Things always seemed more pleasant in his mind, was the thing. 

He indulged in anything that seemed appealing anyway, just to test things out. He let the thrill drag him from fight to fight but once the adrenaline faded and his hunger was as sated as it could ever seem to get, there was only him, corpses and the quiet of the night that only seemed quieter with each death that disturbed it. Somehow he no longer felt victorious then. Or alive. On an occasion, his desire had led him all the way to someone’s bed, only to abandon him at the foot of it. It was quite a pickle. People were cruel and people were unworthy but he still wanted – he wanted. Until he didn’t. He didn’t know what to do with that.

Still, it was a good life and he thought he was content. After centuries of staleness, each day intrigued.

The complications started when he remembered it might be clever to keep in touch with his old allies. Lae’zel had gone off to war – he doubted he’d ever see the woman again – and Wyll and Karlach were in Avernus. While fortune seemed to favour people like them, their cause seemed simply too hopeless for him to ever count on a reunion.
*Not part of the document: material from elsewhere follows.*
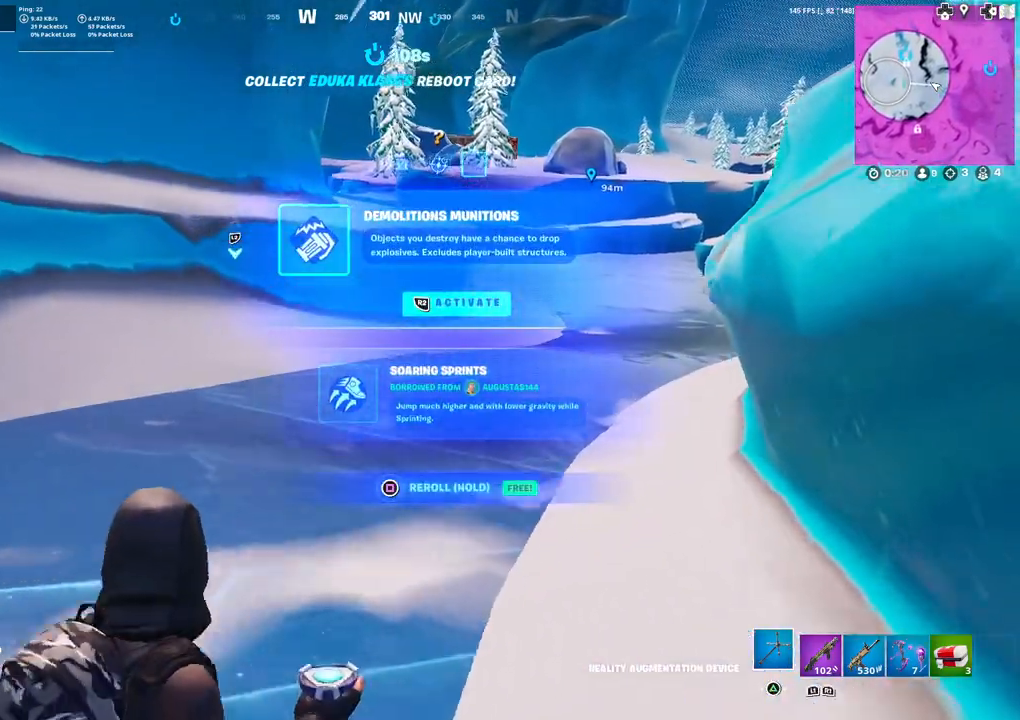
{"buttons": [], "left_stick": "up", "right_stick": "center", "events": [[17, "left_stick", "up"]]}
Wyll returned every now and then to talk to the Duke but Astarion never pursued those opportunities. Why waste hopes and dreams on what could never be? He’d gone out of his way to track down all the rest, though.


Shadowheart had been a bust. She lived in a remote Selunite commune with her parents and a barn full of beasties. The beasties weren’t too fond of him, the Selunites even less so and her mother found him too threatening. On his side of things, he found only pity. Decades of torment had left their mark. Shadowheart’s mother was a ruined woman, prone to episodes of fear and ill health and he was altogether too familiar with the process. If he’d wanted to remind himself of the inescapable decay of things, he'd simply go visit his family in the Underdark. With the living, the pain was even more acute. It really didn’t help that Shadowheart herself had suddenly turned awfully judgemental.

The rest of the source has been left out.